A Project of the USS Constitution Museum

  • Miniatures or dioramas can offer an intimate view of the past
  • A surprise element hidden within an exhibit or diorama becomes a discovery
  • Discoveries trigger conversation as visitors want to share the surprise
Mess Area - rat in barrel

Why it works

Doll-houses, dioramas and scale ship models have an intrinsic fascination to many people. Staff members of the Indianapolis Children’s Museum, Boston Children’s Museum, and the Phoenix Art Museum have told us of the popularity of their miniatures. Visitors often wonder aloud when they contemplate these elements: “Who made this?” & “How did they do it?” Dioramas include an opportunity to provide context to a scene, and often allow visitors to look closely and discover many layers of details.


An unexpected element within an exhibition can grab visitors’ attention.
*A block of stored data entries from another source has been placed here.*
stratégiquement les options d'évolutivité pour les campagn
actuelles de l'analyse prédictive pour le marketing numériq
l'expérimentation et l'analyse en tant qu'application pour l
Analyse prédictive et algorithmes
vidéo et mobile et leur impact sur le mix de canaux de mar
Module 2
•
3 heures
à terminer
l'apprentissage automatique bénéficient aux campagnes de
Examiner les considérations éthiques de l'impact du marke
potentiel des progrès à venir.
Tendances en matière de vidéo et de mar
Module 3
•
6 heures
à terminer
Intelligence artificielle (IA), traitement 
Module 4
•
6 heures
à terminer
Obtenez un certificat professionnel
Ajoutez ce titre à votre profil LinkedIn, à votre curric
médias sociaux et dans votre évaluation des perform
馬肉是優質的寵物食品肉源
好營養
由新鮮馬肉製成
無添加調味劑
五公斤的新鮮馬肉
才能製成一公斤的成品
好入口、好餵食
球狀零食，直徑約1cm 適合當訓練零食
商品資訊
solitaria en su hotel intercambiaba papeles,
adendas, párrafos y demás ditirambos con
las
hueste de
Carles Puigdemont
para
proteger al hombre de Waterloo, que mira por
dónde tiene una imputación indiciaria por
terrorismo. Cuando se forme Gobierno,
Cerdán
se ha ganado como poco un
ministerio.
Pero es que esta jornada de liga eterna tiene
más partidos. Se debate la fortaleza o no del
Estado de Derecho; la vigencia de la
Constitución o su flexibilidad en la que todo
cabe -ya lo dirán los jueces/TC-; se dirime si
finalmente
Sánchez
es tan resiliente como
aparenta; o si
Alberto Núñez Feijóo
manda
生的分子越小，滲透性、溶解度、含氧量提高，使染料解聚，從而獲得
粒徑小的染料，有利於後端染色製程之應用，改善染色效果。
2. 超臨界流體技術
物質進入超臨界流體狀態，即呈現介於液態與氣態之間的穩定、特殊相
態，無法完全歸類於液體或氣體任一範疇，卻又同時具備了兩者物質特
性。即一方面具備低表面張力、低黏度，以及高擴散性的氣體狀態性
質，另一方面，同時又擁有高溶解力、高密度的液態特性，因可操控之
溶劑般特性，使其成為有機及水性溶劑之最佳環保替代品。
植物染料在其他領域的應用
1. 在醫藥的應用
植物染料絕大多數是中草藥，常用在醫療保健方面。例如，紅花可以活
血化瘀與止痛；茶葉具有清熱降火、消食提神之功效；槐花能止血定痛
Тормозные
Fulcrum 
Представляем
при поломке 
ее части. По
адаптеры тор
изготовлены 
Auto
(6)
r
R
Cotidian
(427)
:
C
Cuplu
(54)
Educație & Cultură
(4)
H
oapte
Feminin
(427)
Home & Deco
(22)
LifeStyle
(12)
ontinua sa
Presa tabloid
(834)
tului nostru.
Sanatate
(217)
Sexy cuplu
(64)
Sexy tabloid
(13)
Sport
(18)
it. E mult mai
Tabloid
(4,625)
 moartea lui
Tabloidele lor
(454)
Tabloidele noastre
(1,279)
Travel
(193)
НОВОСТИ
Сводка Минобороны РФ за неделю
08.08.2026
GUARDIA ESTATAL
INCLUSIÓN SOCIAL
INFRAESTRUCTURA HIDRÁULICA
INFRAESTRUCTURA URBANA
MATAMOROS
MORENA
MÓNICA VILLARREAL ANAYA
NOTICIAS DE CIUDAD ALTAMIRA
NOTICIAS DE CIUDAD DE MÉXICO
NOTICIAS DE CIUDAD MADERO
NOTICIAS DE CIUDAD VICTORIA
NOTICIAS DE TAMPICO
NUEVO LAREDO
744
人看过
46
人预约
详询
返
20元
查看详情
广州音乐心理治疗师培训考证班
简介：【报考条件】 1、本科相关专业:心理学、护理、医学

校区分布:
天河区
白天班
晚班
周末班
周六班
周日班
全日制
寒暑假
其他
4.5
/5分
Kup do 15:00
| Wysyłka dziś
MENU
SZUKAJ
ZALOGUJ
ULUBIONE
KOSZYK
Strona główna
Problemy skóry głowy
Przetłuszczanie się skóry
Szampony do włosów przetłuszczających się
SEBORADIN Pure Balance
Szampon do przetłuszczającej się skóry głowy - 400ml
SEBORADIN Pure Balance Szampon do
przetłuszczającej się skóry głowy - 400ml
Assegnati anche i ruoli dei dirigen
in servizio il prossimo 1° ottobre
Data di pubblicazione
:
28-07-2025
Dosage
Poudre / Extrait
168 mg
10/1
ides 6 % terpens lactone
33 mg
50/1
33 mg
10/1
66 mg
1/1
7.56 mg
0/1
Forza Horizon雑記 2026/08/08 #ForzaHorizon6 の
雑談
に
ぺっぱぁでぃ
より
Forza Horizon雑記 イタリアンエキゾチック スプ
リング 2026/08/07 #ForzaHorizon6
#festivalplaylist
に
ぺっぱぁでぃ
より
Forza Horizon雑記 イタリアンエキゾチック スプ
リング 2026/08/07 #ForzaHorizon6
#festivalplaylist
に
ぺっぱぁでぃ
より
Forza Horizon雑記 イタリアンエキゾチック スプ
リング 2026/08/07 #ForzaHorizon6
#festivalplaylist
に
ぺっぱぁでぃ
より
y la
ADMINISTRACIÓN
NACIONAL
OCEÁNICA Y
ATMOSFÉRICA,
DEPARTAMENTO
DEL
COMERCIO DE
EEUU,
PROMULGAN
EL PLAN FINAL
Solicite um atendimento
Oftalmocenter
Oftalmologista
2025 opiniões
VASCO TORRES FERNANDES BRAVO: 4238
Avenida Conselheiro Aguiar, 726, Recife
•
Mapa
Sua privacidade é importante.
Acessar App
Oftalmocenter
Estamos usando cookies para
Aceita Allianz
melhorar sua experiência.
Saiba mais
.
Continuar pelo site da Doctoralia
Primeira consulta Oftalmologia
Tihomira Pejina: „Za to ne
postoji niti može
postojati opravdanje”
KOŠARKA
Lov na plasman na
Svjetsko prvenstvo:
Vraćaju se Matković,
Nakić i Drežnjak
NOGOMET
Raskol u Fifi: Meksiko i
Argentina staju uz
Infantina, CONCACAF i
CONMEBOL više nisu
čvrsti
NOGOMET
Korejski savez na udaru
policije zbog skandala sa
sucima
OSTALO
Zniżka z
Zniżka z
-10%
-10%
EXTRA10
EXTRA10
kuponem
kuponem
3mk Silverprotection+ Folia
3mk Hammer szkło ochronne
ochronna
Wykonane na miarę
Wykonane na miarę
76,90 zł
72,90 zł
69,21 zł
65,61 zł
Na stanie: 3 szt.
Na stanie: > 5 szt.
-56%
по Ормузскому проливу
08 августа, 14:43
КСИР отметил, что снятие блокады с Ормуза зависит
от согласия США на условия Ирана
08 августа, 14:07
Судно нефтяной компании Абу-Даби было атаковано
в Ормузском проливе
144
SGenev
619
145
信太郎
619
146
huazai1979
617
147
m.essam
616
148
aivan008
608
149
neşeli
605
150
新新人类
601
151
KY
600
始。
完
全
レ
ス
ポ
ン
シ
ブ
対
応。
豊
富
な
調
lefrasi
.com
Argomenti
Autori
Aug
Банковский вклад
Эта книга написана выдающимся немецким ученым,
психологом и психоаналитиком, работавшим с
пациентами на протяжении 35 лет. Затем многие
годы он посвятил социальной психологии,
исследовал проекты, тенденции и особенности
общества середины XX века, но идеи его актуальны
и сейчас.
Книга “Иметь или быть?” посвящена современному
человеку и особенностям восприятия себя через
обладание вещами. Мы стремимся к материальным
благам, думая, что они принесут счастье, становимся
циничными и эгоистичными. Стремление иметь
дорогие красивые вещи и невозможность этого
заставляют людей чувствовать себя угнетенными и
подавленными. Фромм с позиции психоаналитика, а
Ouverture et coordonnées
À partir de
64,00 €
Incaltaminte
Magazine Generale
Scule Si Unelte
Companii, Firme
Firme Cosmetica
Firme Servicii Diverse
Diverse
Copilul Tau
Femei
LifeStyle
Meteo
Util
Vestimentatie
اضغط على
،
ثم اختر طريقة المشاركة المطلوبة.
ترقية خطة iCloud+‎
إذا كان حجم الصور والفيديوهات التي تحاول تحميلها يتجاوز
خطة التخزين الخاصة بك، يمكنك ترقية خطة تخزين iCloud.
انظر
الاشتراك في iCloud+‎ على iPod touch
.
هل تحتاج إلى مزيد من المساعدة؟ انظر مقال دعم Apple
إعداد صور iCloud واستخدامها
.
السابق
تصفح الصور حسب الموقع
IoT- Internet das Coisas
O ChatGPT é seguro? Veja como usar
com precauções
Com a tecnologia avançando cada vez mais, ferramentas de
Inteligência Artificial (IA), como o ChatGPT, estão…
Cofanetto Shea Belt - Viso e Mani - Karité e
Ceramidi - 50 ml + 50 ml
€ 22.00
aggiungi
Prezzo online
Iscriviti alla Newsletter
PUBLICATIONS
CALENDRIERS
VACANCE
In a display about food at sea, visitors lift the lid of each barrel to see what foods sailors ate on board. Inside of one barrel visitors discover a rat eating the food. This surprise element also prompts conversation about how food stored in barrels for months at sea might look, and what else might be eating it. During exit interviews this rat is one of the exhibit elements most frequently mentioned by visitors. Over thirty years of hosting a scale ship model show where visitors can vote for their favorite model, it is clear that those which include a surprise element (such as a scale pigeon sitting on the seat of a boat, or a small shark swimming by the anchor) garner a high percentage of the votes cast by younger visitors.

Why should I use this technique?

Discoveries can trigger conversation and encourage visitors to slow down and take a closer look. Shifting scale or including a surprise can stop visitors for a moment and prompt them to share their discovery with another family member. Offering a surprise or reward to visitors who actively explore the exhibit encourages closer examination of all that is on display.